Further, the law doesn’t apply to authorized emergency workers, those who are reporting an emergency or criminal activity or receiving messages that are:

  • Navigation related;
  • Safety information related (i.e., weather/ traffic alerts);
  • Radio broadcasts;
  • Conducting communication that doesn’t require the entry of numerous letters, numbers or symbols (except to deactivate or initiate a feature or function).

Finally, the law goes on to say that only in the event of a collision can the user’s smart phone/ wireless device billing records be admitted into evidence.

Penalties for Texting and Driving

A citation for texting and driving is considered a non-criminal traffic infraction, and is punishable as a non-moving violation. A first offense is going to result in a $30 fine.

Many people may simply pay this and be done. However, there is a good body of evidence to suggest there are good odds when you fight the ticket – and it can be worth it to do so.

However, where people really want to think about hiring a lawyer is with either a second or subsequent offense or when texting-and-driving is alleged to have been the catalyst for a crash. A second or subsequent offense within five years is considered a moving violation, which will result in three points on your license.

If someone dies due to a noncriminal infraction, the person cited can be required to perform 120 community service hours in addition to other penalties, per F.S. 318.14. However, actual punishment can be much more substantial, as prosecutors often charge defendants in these cases with other offenses, such as reckless driving or vehicular homicide.

Difficult to Prove Texting While Driving

The burden of proof in these cases will be on the state. That burden can be substantial if someone decides to actually fight the ticket. That’s because Florida’s texting and driving statute is somewhat toothless and contains numerous exceptions.

You are not required to hand over your phone to police for inspection absent a search warrant.
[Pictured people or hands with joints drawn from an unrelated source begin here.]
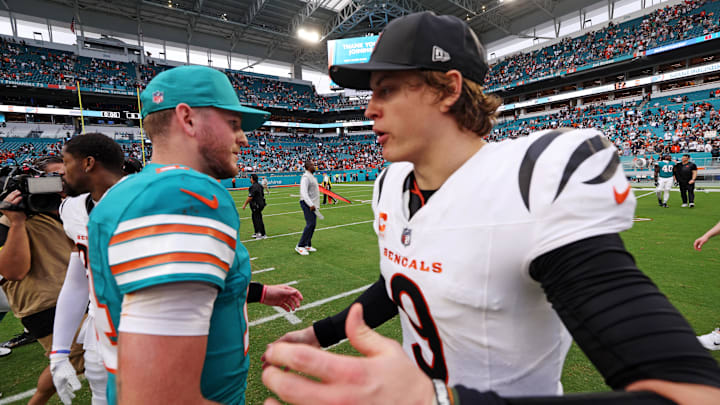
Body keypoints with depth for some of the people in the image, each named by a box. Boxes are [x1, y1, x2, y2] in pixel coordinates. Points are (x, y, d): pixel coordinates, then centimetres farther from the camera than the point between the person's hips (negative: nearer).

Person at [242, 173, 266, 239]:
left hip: (256, 205, -10)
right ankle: (257, 233, 27)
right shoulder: (259, 186, 11)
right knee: (255, 218, 19)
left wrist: (245, 204, -12)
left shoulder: (253, 187, -18)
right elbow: (262, 195, 16)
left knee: (258, 219, -4)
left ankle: (263, 235, 0)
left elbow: (250, 197, -20)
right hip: (261, 203, 10)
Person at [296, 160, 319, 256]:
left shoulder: (311, 176, 17)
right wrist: (311, 205, -32)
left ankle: (307, 245, 17)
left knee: (312, 224, 9)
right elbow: (304, 193, -24)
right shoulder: (305, 177, -14)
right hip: (307, 204, -10)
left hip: (313, 205, 10)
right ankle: (300, 246, -4)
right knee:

Most probably aren’t going to go to the trouble of obtaining one unless you were involved in a crash. That leaves authorities with little proof you were texting and not, say, checking in with your navigation.
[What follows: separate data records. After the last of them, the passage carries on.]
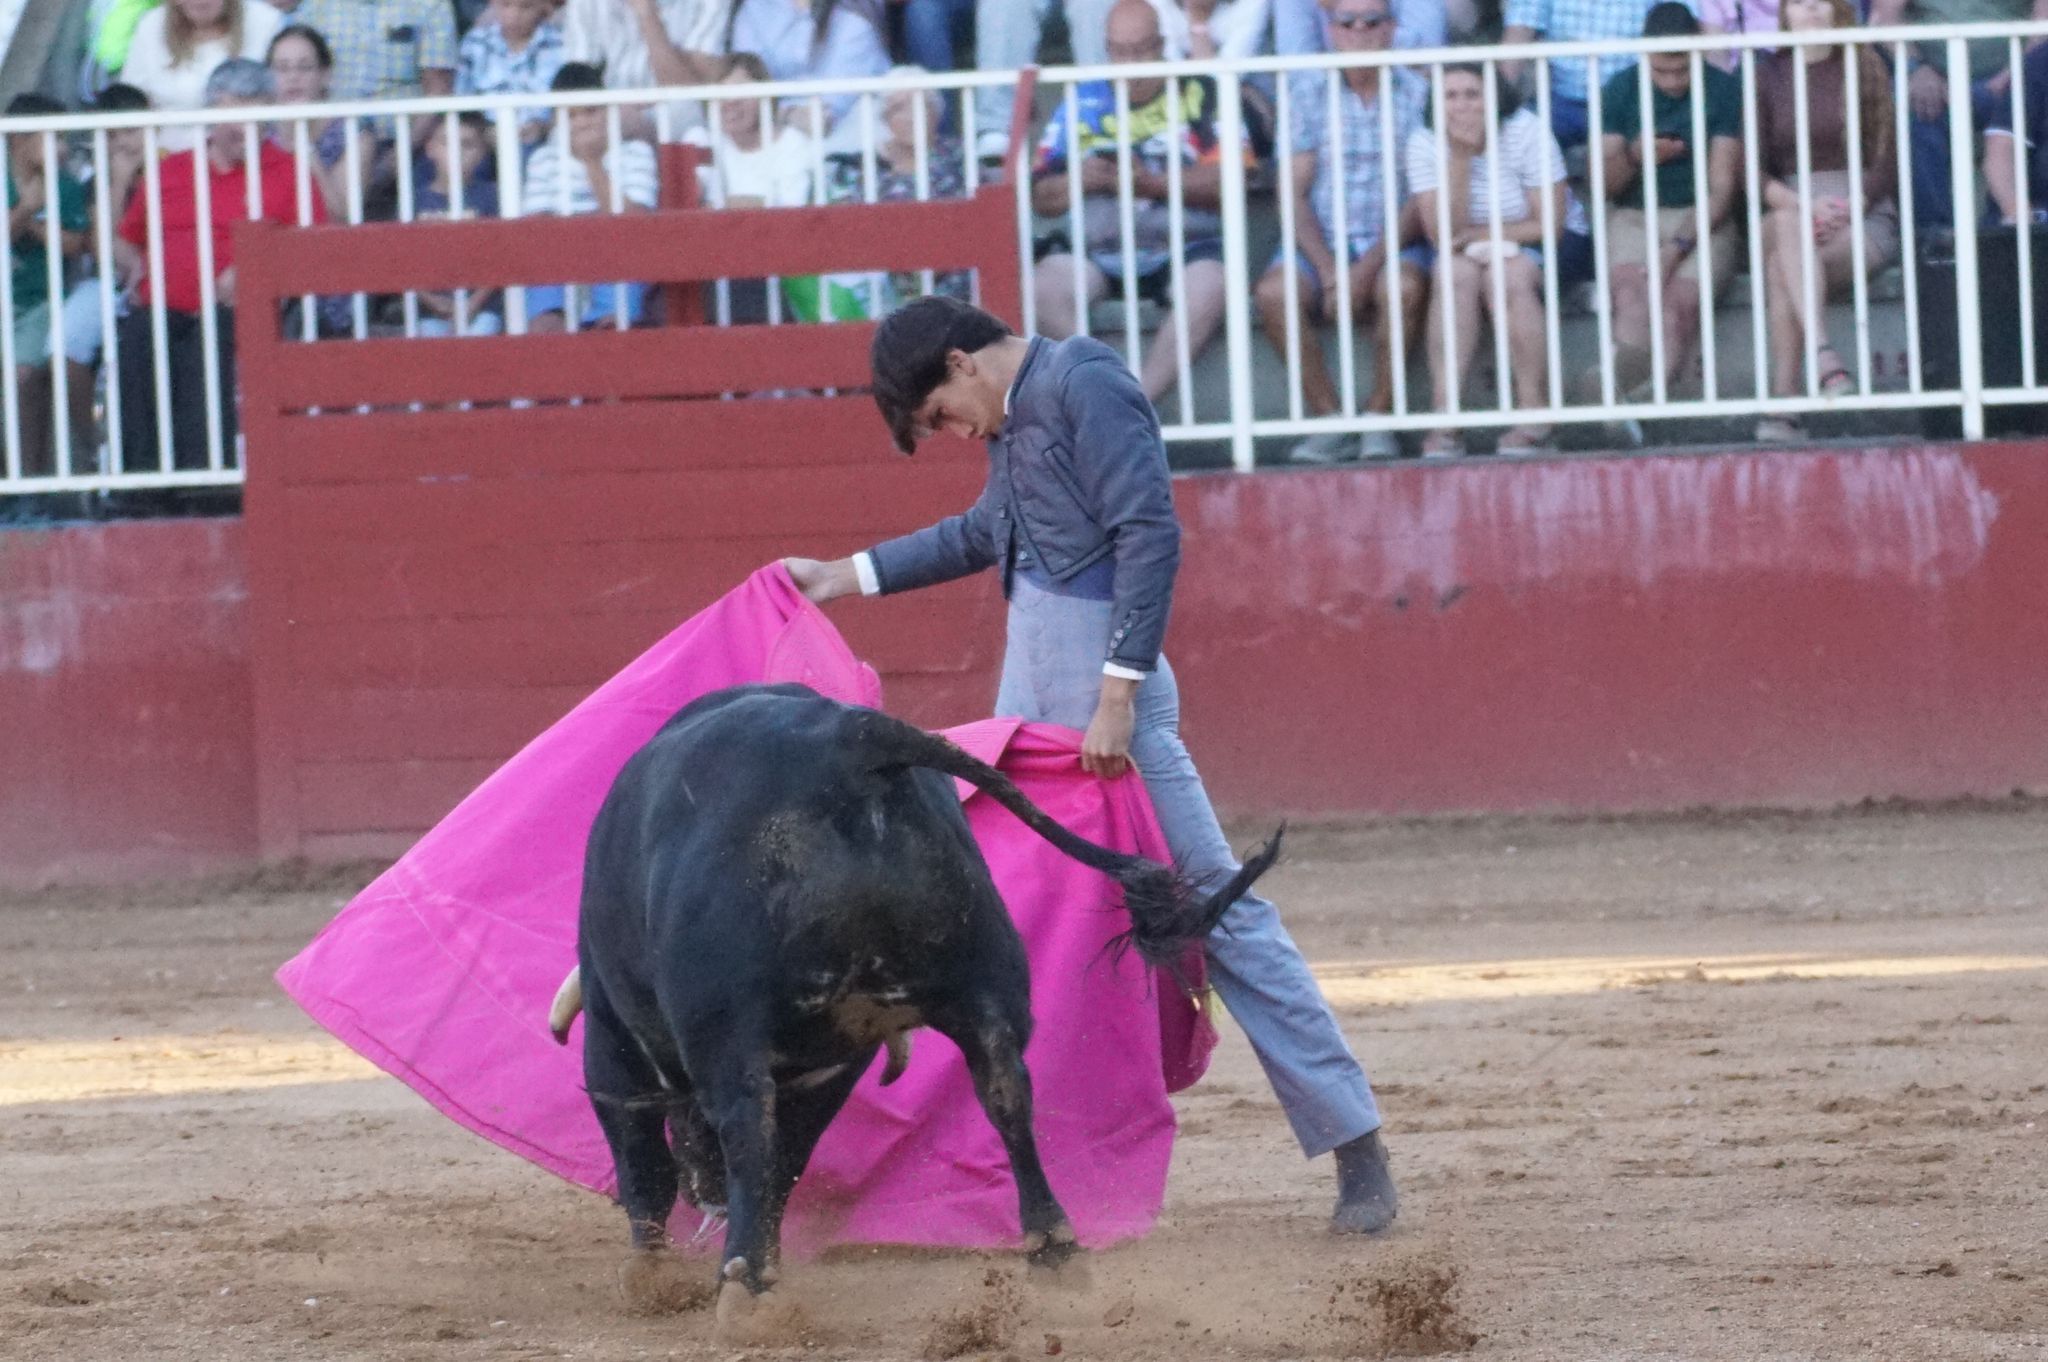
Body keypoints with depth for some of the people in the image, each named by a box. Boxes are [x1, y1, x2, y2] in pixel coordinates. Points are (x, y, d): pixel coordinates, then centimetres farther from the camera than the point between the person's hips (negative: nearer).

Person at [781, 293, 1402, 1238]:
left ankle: (1354, 1144, -6)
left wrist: (1117, 694, -23)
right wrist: (848, 576, 38)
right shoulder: (1014, 410, 16)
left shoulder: (1087, 386, -11)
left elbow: (1150, 535, -19)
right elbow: (984, 534, 34)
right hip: (1032, 700, 9)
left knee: (1212, 905, -9)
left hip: (1106, 699, -9)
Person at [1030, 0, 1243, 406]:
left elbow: (1225, 182, -6)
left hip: (1184, 248, -2)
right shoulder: (1084, 103, 14)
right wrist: (1079, 181, -8)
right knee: (1041, 286, -26)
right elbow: (1042, 197, 13)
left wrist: (1153, 182, -16)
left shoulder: (1198, 94, 5)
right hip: (1101, 251, 2)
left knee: (1209, 286, -35)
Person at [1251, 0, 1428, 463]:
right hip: (1321, 240, 1)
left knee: (1402, 287, -35)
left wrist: (1369, 267, -16)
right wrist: (1328, 271, -12)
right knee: (1273, 293, -29)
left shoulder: (1417, 93, 2)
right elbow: (1295, 194, 2)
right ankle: (1330, 421, -21)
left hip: (1393, 243, -1)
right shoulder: (1310, 90, 6)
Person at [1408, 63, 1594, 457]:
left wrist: (1478, 236, -21)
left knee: (1506, 274, -35)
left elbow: (1550, 224, -18)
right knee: (1455, 273, -32)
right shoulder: (1425, 143, -11)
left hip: (1544, 247, -2)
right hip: (1472, 248, 2)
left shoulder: (1525, 132, -18)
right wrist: (1459, 157, -26)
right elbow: (1442, 235, -19)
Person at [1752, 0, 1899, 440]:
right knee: (1789, 226, -38)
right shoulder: (1767, 77, 11)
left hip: (1864, 215, -1)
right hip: (1787, 205, 1)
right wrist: (1806, 206, -15)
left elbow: (1888, 161, 3)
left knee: (1782, 271, -33)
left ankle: (1782, 406, -44)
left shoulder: (1867, 68, 8)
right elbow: (1754, 172, 3)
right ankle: (1824, 359, -52)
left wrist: (1850, 206, -16)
This is undoubtedly part of the reason so few texting and driving citations have been issued in Florida. In all of 2016, according to the Florida Highway Patrol, there were a total of 1,404 texting-and-driving tickets issued statewide. Of those, 21 percent were dismissed, 1 percent were found not guilty. Further, 20 percent were adjudicated but not convicted. Only 6 percent were found guilty. Another 29 citations were issued to second or subsequent offenders, and of those, only 12 percent were found guilty.